"It's certain that fine women eat
A crazy salad with their meat
Whereby the Horn of plenty is undone."
William Butler Yeats, A Prayer for my Daughter
At the most primal level, a garden is a refuge from the world. It’s the place where Man meets Nature, and where all the first and endlessly variable and complex relations between the two begin. The Garden of Eden however, was not such a place. In Eden, everything was perfect and unchanging. Since the fall, in earthly gardens, man contends with the endless cycles of birth, death and rebirth. Perfection, if it’s ever reached, lasts mere moments in a garden. A flower at the moment of it’s most lovely bloom, is lovely precisely because we recognize that like all that lives, it will die.
Anyway, I’m not so sure I like the idea of a heaven in the hereafter being a perfect and unchanging garden. Immortal gardens would, I think, lose something vital if they didn’t embody the energy of what we call the Cycle of Frickin’ Life. Winter rain is as much-appreciated part of this cycle. We actually had some hail during a particularly hard rain the other day. - you can see it on the ground in the top picture. In the second picture, Lily is checking out this view from the safety and warmth of the love seat in the living room.

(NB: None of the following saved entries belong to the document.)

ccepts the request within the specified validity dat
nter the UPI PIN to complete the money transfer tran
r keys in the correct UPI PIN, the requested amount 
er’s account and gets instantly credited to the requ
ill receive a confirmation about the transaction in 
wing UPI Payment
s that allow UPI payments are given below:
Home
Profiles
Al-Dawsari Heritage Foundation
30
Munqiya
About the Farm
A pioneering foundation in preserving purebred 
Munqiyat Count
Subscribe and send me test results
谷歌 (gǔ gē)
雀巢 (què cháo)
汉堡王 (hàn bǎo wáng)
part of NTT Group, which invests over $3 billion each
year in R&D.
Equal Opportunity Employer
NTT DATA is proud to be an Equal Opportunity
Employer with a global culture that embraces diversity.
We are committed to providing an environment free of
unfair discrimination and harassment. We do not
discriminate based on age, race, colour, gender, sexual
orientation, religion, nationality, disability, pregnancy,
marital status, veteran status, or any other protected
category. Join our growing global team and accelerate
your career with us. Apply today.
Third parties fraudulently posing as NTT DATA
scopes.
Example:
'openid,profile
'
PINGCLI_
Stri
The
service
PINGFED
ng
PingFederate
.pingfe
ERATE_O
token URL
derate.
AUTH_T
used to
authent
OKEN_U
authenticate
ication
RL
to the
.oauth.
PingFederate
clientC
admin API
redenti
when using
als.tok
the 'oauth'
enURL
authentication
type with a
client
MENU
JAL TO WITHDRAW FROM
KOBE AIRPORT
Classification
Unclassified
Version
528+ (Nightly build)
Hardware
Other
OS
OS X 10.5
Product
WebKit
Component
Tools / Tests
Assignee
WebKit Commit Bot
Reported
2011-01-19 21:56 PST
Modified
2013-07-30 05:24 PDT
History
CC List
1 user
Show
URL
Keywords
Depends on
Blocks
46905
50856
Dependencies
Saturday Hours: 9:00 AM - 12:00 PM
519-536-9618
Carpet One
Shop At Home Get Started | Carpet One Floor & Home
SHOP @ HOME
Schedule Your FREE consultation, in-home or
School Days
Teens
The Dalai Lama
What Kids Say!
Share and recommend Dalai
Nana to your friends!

In front of the stone lantern, are the two thin stalks of the red-trunked, green-leaf Japanese maple. In the background, to the right of the old olive tree, you can see the bare branches of the red-leaved Japanese maple, silhouetted in the wet driveway beyond. These trees, including a third out of the picture, were moved from the tsukubai garden in the back yard where the two older trees had staggered through harsh dry summers for about ten years, and were on the point of giving up. Japanese maples are one of the inappropriate plants I insist on keeping alive in my yard against all odds. I’ve given up on lilacs, lilies of the valley and most violets. But I insist that these trees occupy a position of respect in the crazy salad of my garden.
The horn of plenty Yeats is talking about is the myth of the cornucopia, that overflowed with whatever the holder wanted. For example, imagine if you will, an endless abundance of cheesy-poofs as you sat by the fire watching old movies on TV. Then, if you wished for linoleum in a green and white pattern, the cornucopia would presumably provide enough to replace the stained living room carpet, including extra to allow for measuring and cutting mistakes. Is Yeats saying that wishing for such a crazy salad would cause the horn to malfunction? Would it perhaps spit out some malformed green and white cheesey poofs, or cheese-flavored floor tiles? Is he saying women in particular are inclined to prefer such a crazy salad in their lives? Is he saying it’s ok for me to try to cultivate Japanese maples in the harsh Zone 9 climate?
Even if he thinks this would be crazy, he refers to such ladies as “fine women” and that is how I chose to interpret his letter to his daughter. He’s saying, be sure to eat your meat, but also to enjoy your own personal crazy salad, and accept the imperfection and mortality of your garden. Good advice.
6 comments:
Perfect advice. And if keeping the very fine Japanese maples alive in your garden means having a 'crazy salad', then do it! You only live once!
I adore my Japanese maples! They have been through late freezes and nasty hot drought summers and still trucking along!
Love the pic of Lily on the sofa. Meow...
Beautiful garden...I had a large Japanese Maple growing in a courtyard just outside my office about 10 years ago. That beauty set the mood out of all the entire garden! What a sense of peace you must feel in your garden.
I love the idea of a garden as a crazy salad! And a garden can never be perfect ... it's always changing with the cycle of the seasons. Your blog is a good mix - a crazy salad - of poetry, thought and gardening. Thanks for commenting on mine and introducing me to yours. I'll be back!
I'm thinking that the horn of plenty has become the "widening gyre" whose "center cannot hold" any current requests for new flooring or expensive cultivars. At least not without a massive stimulus package just waiting to be unwrapped and doled out. Poor kid (Yeats' daughter). I wonder how she turned out? Do you suppose she is "flourishing [somewhere as a] hidden tree?" I hope she has a strong tap-root and isn't too dependent on royalties or living on the dole. Weeping Sore, you genius. The things you make me think of.... I hope you talk to those Japanese maples and tell them how much you appreciate them.
Hi WS, once again, I see Tina is right there with sound sane advice to your saladness. I love it.